The origins of Myr are murkier. The Myrmen are believed by certain maesters to be akin to the Rhoynar, as many of them share the same olive skin and dark hair as the river people, but this supposed link is likely spurious. There are certain signs that a city stood where Myr now stands even during the Dawn Age and the Long Night, raised by some ancient, vanished people, but the Myr we know was founded by a group of Valyrian merchant adventurers on the site of a walled Andal town whose inhabitants they butchered or enslaved. Trade has been the life of Myr ever since, and Myrish ships have plied the waters of the narrow sea for centuries. The artisans of Myr, many of slave birth, are also greatly renowned; Myrish lace and Myrish tapestries are said to be worth their weight in gold and spice, and Myrish lenses have no equal in all the world.

 

Whereas Lorath, Norvos, and Qohor were founded for religious reasons, the interests of Lys, Tyrosh, and Myr have always been mercantile.

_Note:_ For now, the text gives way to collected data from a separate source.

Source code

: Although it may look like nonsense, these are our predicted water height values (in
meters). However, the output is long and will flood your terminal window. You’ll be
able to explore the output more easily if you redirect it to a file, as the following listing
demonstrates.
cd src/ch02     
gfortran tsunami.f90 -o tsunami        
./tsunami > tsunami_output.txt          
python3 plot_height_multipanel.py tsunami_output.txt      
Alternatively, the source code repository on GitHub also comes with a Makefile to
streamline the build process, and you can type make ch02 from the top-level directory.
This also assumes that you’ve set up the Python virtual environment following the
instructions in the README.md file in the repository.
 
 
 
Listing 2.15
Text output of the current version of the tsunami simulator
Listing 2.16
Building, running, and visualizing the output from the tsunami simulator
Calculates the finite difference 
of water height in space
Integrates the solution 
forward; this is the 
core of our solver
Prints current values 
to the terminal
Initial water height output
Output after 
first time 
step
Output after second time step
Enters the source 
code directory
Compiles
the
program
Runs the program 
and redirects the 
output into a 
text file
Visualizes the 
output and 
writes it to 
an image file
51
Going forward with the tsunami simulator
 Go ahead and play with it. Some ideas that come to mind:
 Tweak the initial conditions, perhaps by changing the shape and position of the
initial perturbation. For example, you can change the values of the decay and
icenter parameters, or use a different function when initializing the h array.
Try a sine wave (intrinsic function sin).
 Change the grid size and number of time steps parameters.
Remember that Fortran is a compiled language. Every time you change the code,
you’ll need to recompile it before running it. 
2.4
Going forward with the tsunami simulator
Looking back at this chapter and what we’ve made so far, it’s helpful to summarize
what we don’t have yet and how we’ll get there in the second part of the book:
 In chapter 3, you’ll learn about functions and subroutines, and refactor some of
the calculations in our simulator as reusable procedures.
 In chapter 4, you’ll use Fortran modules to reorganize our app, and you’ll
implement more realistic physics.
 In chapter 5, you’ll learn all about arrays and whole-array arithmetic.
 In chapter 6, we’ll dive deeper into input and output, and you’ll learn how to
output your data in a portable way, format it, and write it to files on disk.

All three cities have large merchant fleets, and their traders sail all the world’s seas. All three cities are deeply involved in the slave trade as well. Tyroshi slavers are especially aggressive, even going so far as to sail north beyond the Wall in search of wildling slaves, whilst the Lyseni are famously voracious in seeking out comely young boys and fair maids for their city’s famous pillow houses.

 

 

 

The wife of King Viserys II Targaryen, who gave birth to both King Aegon IV (the Unworthy) and Prince Aemon the Dragonknight, was the Lady Larra Rogare of Lys. She was a great beauty of Valyrian descent, and seven years the prince’s elder when she wed him at nine-and-ten. Her father, Lysandro Rogare, was the head of a wealthy banking family whose power waxed even greater following the alliance to the Targaryens. Lysandro assumed the style of First Magister for Life, and men spoke of him as Lysandro the Magnificent. But he and his brother Drazenko, the Prince Consort of Dorne, died within a day of one another, beginning the precipitous fall of the Rogares both in Lys and the Seven Kingdoms.

 

Lysandro’s heir, Lysaro, spent vast sums in pursuit of power and fell afoul of the other magisters, even as his siblings became embroiled in plots to control the Iron Throne. After his fall, Lysaro Rogare was scourged to death at the Temple of Trade by those he had wronged. His siblings received less fatal punishments, and one among them—Moredo Rogare, the soldier who carried the Valyrian sword Truth—eventually led an army against Lys.